For the impatient readers out there, here’s my bullet list of do’s and do not’s. These are roughly in order of importance.


…add high quality 14-bit raw file support, faster data handling and upgraded processing

…bump up the pixel density while also increasing the per pixel performance as long as the lens can handle it

…increase the AF speed a bit without sacrificing accuracy

…improve dust and drip sealing, if it does not negatively impact the crisp feel and performance of the shooting controls

…add iOS/Android app support for raw file wifi transfer and JPEG conversion

…increase video bit rate and improve the codec

Do not

…increase the dimensions and weight significantly

…decrease battery life

…drastically change the awesome lens design without some serious justifications

…change the well thought out shooting controls without a lot of validation work with outstanding photographers

…spend development money to add a huge number of rarely used in camera JPEG conversion options/filters when my phone can do it better

…spend development money to add 4k video unless it’s really easy these days

A few years back, I had the X-20 in addition to my main camera at the time (OM-D E-M5), and used both like mini DSLRs. At base ISO and maybe a little higher, I could get just enough flexibility from the image files, but when the tiny zoom lens on the Fuji had sucked up a lot of dust and after a couple exposures to rain and snow that made it lock up occasionally, I moved on to the GR. Great move!

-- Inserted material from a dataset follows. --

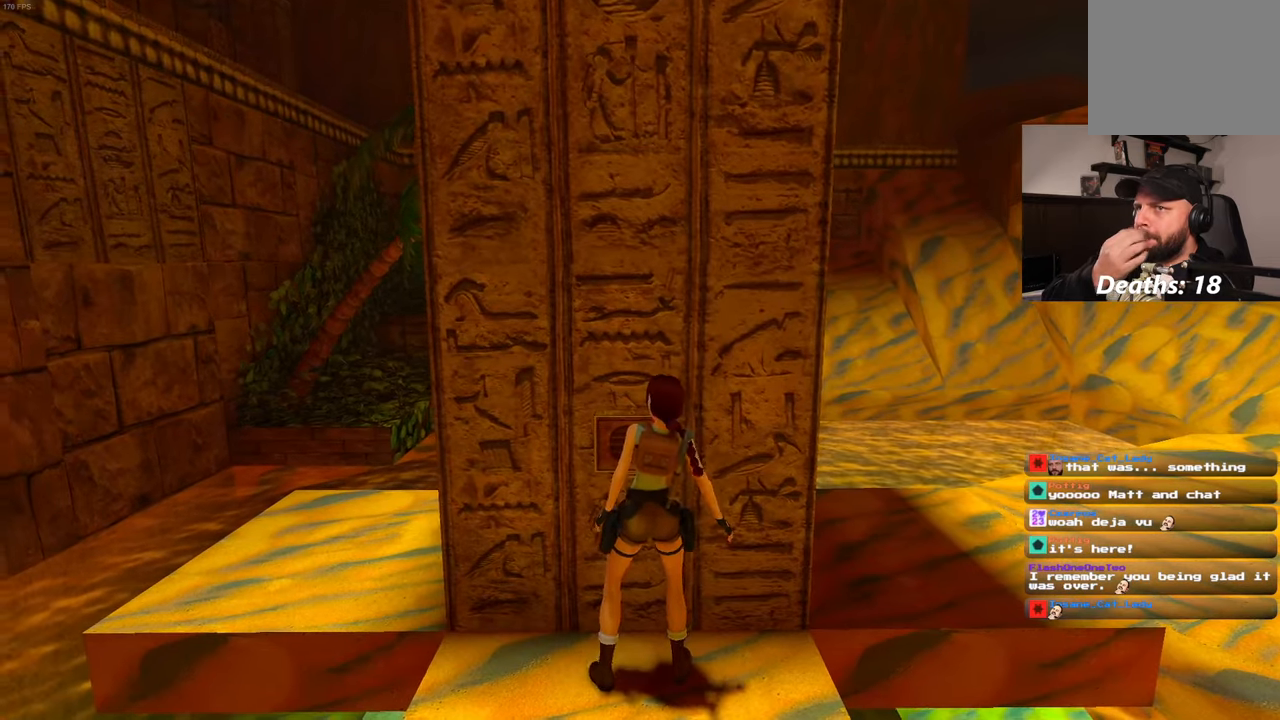
{"dt_ms": 500, "buttons": [], "left_stick": "center", "right_stick": "center", "events": []}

I immediately loved the step up in image quality, the lens was awesome, and with some experimenting I found a workflow that gave my photos a look that worked very well for me. I held on to it for a few years, eventually using it side by side with my first full-frame DSLR (the great all-arounder D750), but then I somehow convinced myself to trade the GR in on an X-100T.

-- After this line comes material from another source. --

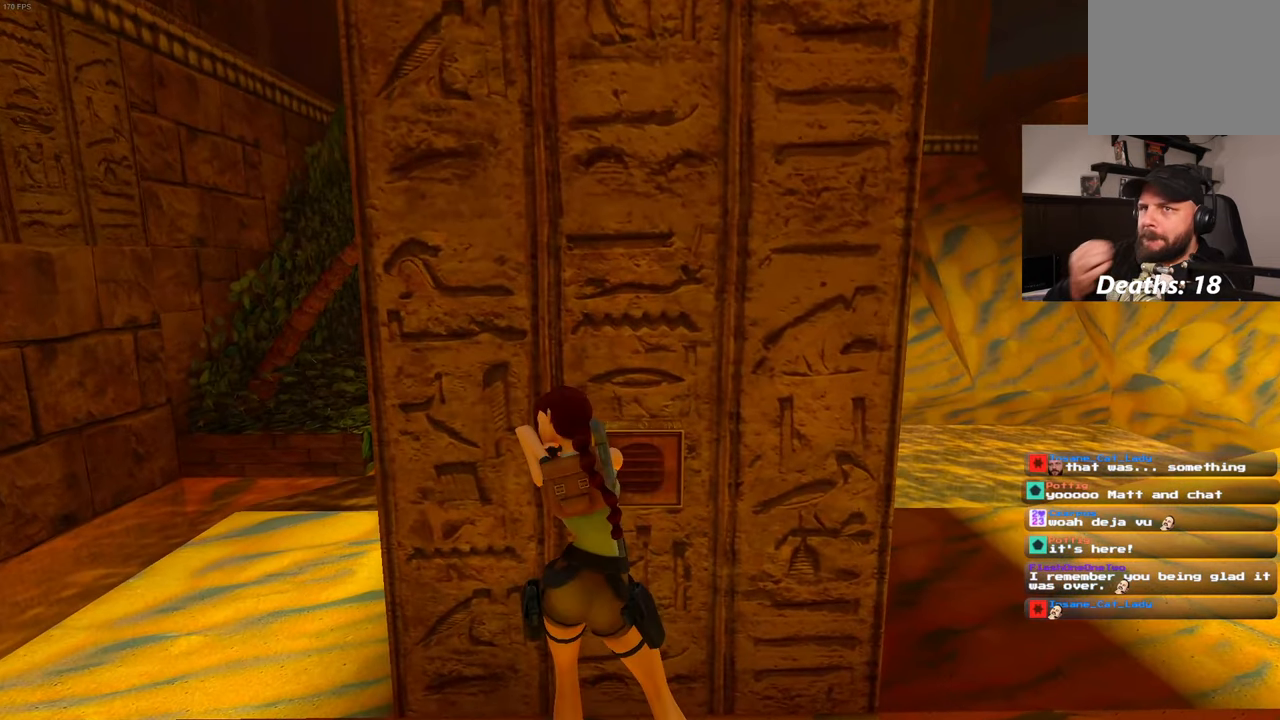
{"dt_ms": 500, "buttons": [], "left_stick": "center", "right_stick": "center", "events": []}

That switch was a good learning experience overall, although I started missing the GR after a few months. I got a lot of great shots with that 23/2 lens, and I started using the tele-converter occasionally. I even considered adding the wide-angle converter to have the 28mm option again, but I recently sold it and put in an order for the GR II. Why, you might ask?

The GR’s pocketable size and shape, which Fuji does not equal even with the X70, was a major deciding factor for me. The lens quality, shooting control layout, and sensor/image performance are still very usable in my opinion. The ability to grab the GR from a pocket for quick, but superbly high-quality snapshots isn’t really matched by any other camera that I’ve tried. The X-100 was not as ideal for me as a second camera, although the images I got from it were outstanding.

Without losing that unique GR form factor, I think a few things are essential for a successful GR III release. 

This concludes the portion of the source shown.